Trecho fornecido =>
***
O Superior Tribunal de Justiça em vários julgados se manifestou favorável a incidência do referido imposto nos salvados, conforme averiguamos da ementa do acórdão [8]:

"EMBARGOS DE DIVERGÊNCIA. TRIBUTÁRIO, SEGURADORA. SALVADOS. IMPOSTO SOBRE CIRCULAÇÃO DE MERCADORIAS E SERVIÇOS. INCIDÊNCIA DO TRIBUTO."

São tributáveis, pelo ICMS, os salvados resultantes de sinistros, posto que a operação de venda através das companhias seguradoras não é feita em caráter eventual e sim com habitualidade, passando o produto a circular tal qual ocorre na circulação de mercadorias, quando desenvolvida atividade comercial."

Vale destacar alguns trechos dos votos emitidos pelos Ilustres Ministros- membros do STJ, a começar pelo Ministro Ilmar Galvão, no Resp nº 1.373-RJ (DJ 06.08.90):

"(...) as sociedades seguradoras exercem atos de comércio, quando vendem bens salvados de sinistros, já que assim procedem, não de modo eventual, mas, ao revés, com habitualidade, pelo singelo motivo de não terem porque conservar ditos bens em seu patrimônio, privando-se da receita que podem eles produzir.

Com efeito, trata-se de bens que possuem inegável valor econômico residual, e que, ao serem postos em circulação, de maneira sistemática, asssimilam-se a mercadoria, para efeito de caracterização da atividade comercial contemplada pelo tributo em tela.

Configura-se, pois, a hipótese prevista no art. 6º, § 1º, inciso I, do Decreto-lei n.º 406/76, que arrola entre os contribuintes do ICM, hoje ICMS, ‘as sociedades civis de fins econômicos..., que pratiquem, com habitualidade operações relativas à circulação de mercadorias.’

Data venia, não há comparar-se a situação de tais entidades, à de quem, em caráter esporádico, desfaz-se de unidade patrimonial móvel, não tendo qualquer aplicação ao caso dos autos, por isso, os precedentes jurisprudenciais invocados."

Passo a citação do Ministro Vicente Cernicchiaro a respeito da matéria em pauta:

"(...) Não estabelece a empresa seguradora que vende a chamada sucata, resultante do pagamento do sinistro, que ficaria, então, com o restante. Entretanto, se o objetivo social da empresa seguradora não é exercer o comércio, a venda da sucata, porém, integra permanentemente a sua preocupação a fim de diminuir o prejuízo. Havendo, assim, esta potencialidade do exercício de intermediação para a colocação de material inservível, neste momento, ainda que a atividade não seja diária, ela protai-se no tempo. Assim, a saída da mercadoria importa a caracterização do fato gerador do imposto reclamado."
***
Extrato de dados =>
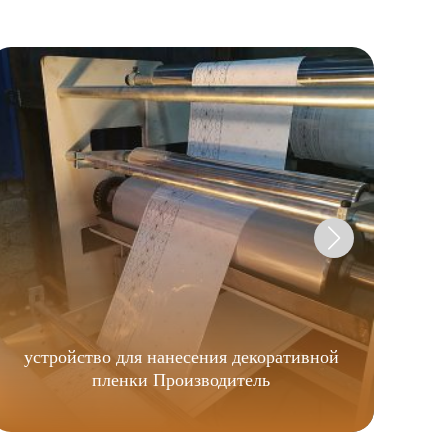
устройство для нанесения декоративной
э
пленки Производитель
***
Tarefas do exercício =>
A) Com base no trecho sobre o ICMS nos salvados, explique em uma a três frases por que o Ministro Ilmar Galvão considera que as seguradoras exercem atos de comércio ao vender bens salvados de sinistros.
B) Dê continuidade ao trecho sobre o ICMS nos salvados, começando logo após a última frase.
O material vem de uma fonte diferente da do trecho.

Respostas do exercício =>
A) As seguradoras vendem esses bens com habitualidade, e não de modo eventual, porque não têm por que conservá-los em seu patrimônio e se privar da receita que eles podem produzir. Além disso, os salvados têm valor econômico residual e, postos em circulação de maneira sistemática, assimilam-se a mercadoria.

B)
Apesar dos argumentos relevantes expostos na lavra da referida decisão, os argumentos demonstram-se equivocados, porque conforme já exposto, a habitualidade nestas operações não é previsível, de sorte que estes mecanismos possam ser inseridos na estimativa dos balancetes empresarial da seguradora, bem como o produto não tem o condão de se fazer circular como se mercadoria fosse. Inobstante o ato de comércio, consoante o já estudado, trazer inexoravelmente em seu bojo o intuito de auferir lucro. Pergunta-se: Que lucro tem a seguradora ao vender os salvados apreendidos?

Aliás, tal assertiva é precipitada, porque os efeitos desta análise gera manifesta insegurança jurídica. Falta incidência legal para legitimar a tributação pretendida. Ora, o Código Tributário Nacional é claro ao dispor em seu artigo 108 e o 1º parágrafo:

"Art. 108- Na ausência de disposição expressa, a autoridade competente para aplicar a legislação tributária utilizará, sucessivamente, na ordem indicada:

I-a analogia;

II-(omissis)

§1º – O emprego da analogia não poderá resultar na exigência de tributo não previsto em lei"

Assim é defeso ao Poder Judiciário utilizar da analogia do termo "mercadoria" para aplicação do termo "salvados" como sinônimos fossem, para fins de alargar a hipótese de incidência do imposto em comento. A habitualidade, sustentada como argumento para legitimar a cobrança do ICMS, deve ser intencional. Ora, a seguradora não possui intenção em vender o salvado. Se é certo que o ato de comércio contém a habitualidade, tão menos certo é o fato de conter também a prática intencional de praticar mercancia, bem como a existência, via de regra, do animus lucrandi. Ao alienar salvados a seguradora apenas recupera a parcela de indenização que excedeu o dano efetivamente ocorrido com a decorrência do sinistro. Nesta esteira, Roque Antônio Carraza afirma: "Remarcamos que a mercadoria é essencialmente vendida com o fito do lucro. A venda mercantil é feita para especular. O ICMS incide sobre negócios jurídicos regidos pelo Direito Comercial que acarretam circulação de mercadoria."

A ressalva que deve ser oportunamente trazida diz respeito ao entendimento divergente do Ilustre Ministro Carlos Velloso, na época membro da 2ª Turma do STJ, cujo posicionamento transcreve-se da ementa abaixo [9]:

"TRIBUTÁRIO. ICM. SEGURADORA. SALVADOS. SUB-ROGATÓRIOS.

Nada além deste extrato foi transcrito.